Guys  you are scaring me saying the humidity factor may kill the electronics. I have a laptop and a desktop in the same room.

Having the A/C option open if at all budget permits. Only worry is I maybe shifting often so would that be a concern.


----------



## tkin (Mar 22, 2011)

Rockstar11 said:


> model?


Try LG/Carrier/Blue star, or whatever is the cheapest, also you can go for lesser known companies like General.


----------



## Rockstar11 (Mar 22, 2011)

tkin said:


> Try LG/Carrier/Blue star, or whatever is the cheapest, also you can go for lesser known companies like General.



split air conditioner?


----------



## tkin (Mar 23, 2011)

Rockstar11 said:


> split air conditioner?


No, go for window, split is always costlier than window.


----------



## Rockstar11 (Mar 23, 2011)

LG LSUC2BW1AF1 0.75 Ton Split Air Conditioner Price – Rs.15,000

Voltas Vertis Plus 0.75 Ton Split Air Conditioner Price – Rs. 15,570

Samsung AS10UTA 1.0 Ton Split AC Price – Rs.16,100

any Spilt A/C available @ 10k ?


----------



## tkin (Mar 23, 2011)

Rockstar11 said:


> LG LSUC2BW1AF1 0.75 Ton Split Air Conditioner Price – Rs.15,000
> 
> Voltas Vertis Plus 0.75 Ton Split Air Conditioner Price – Rs. 15,570
> 
> ...


No branded ones for 10k, try local(assembled) ones, or go window.


----------



## ajayritik (Mar 23, 2011)

Rockstar11 said:


> LG LSUC2BW1AF1 0.75 Ton Split Air Conditioner Price – Rs.15,000
> 
> Voltas Vertis Plus 0.75 Ton Split Air Conditioner Price – Rs. 15,570
> 
> ...



Rockstar I don't think its a good idea to go for any split A/C less than 10k, most probably it may not be a good brand and you may have trouble later on.

Guys what would the main difference between split and Window A/C.
If we move often is it better to go for the latter?


----------



## Rockstar11 (Mar 23, 2011)

^ i mean branded ones Split AC for 10k - 12k max. any 2011 summer offer? 


                        Windows AC vs.
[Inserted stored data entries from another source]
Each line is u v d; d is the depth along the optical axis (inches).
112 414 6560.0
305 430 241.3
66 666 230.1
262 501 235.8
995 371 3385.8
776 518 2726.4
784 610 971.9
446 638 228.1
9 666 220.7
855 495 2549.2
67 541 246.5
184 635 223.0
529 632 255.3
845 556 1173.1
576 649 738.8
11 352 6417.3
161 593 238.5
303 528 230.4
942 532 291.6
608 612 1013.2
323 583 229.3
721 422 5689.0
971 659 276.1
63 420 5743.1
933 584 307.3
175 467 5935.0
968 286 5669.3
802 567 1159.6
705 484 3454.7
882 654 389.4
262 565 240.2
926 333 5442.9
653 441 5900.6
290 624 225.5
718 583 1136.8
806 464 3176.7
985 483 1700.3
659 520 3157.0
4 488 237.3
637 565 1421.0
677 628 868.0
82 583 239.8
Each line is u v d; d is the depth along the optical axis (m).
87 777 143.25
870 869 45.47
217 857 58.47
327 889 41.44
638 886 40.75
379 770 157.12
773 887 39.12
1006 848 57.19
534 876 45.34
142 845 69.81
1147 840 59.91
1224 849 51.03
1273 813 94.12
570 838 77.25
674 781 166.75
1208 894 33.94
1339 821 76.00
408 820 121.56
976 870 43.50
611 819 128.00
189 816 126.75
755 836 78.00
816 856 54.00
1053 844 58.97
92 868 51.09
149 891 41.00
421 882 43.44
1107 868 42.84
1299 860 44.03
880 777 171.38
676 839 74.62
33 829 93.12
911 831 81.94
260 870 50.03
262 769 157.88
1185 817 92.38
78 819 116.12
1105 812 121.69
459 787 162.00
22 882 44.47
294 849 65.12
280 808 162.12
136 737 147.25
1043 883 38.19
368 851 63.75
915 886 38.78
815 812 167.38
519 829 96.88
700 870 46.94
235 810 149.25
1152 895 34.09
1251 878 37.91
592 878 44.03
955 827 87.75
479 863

Split AC



    Size: Split AC is much smaller than the windows AC.

    Power: You can buy the power by spending more in either case however the Split ACs give a wider range.

    Noise: Split ACs are quieter than the Windows ACs. But many latest Window Air Conditioners come with noise absorbers which makes them lesser noisy.

    Variety: Split ACs would probably win when it comes to the available brands and models.

    Installation: Window AC fits into the wall or window so the dimensions have to be carefully chosen. If your window size is not standard then you might need to have some work done to make just enough room for installing the air conditioner. Split AC on the other hand doesn't even require a window in the room. It does however require a hole for the pipe that connects the inner AC unit to the outer one. At least in case of Split AC installation you need professional hand.


----------



## tkin (Mar 23, 2011)

Windows are quite good now-a-days, my Vertis(from Voltas) 1.5T window is an absolute chiller(even after a complete maintenance free 7yrs)


----------



## Rockstar11 (Mar 24, 2011)

Now Switch on your AC from Anywhere. SMS GONE. AC ON. 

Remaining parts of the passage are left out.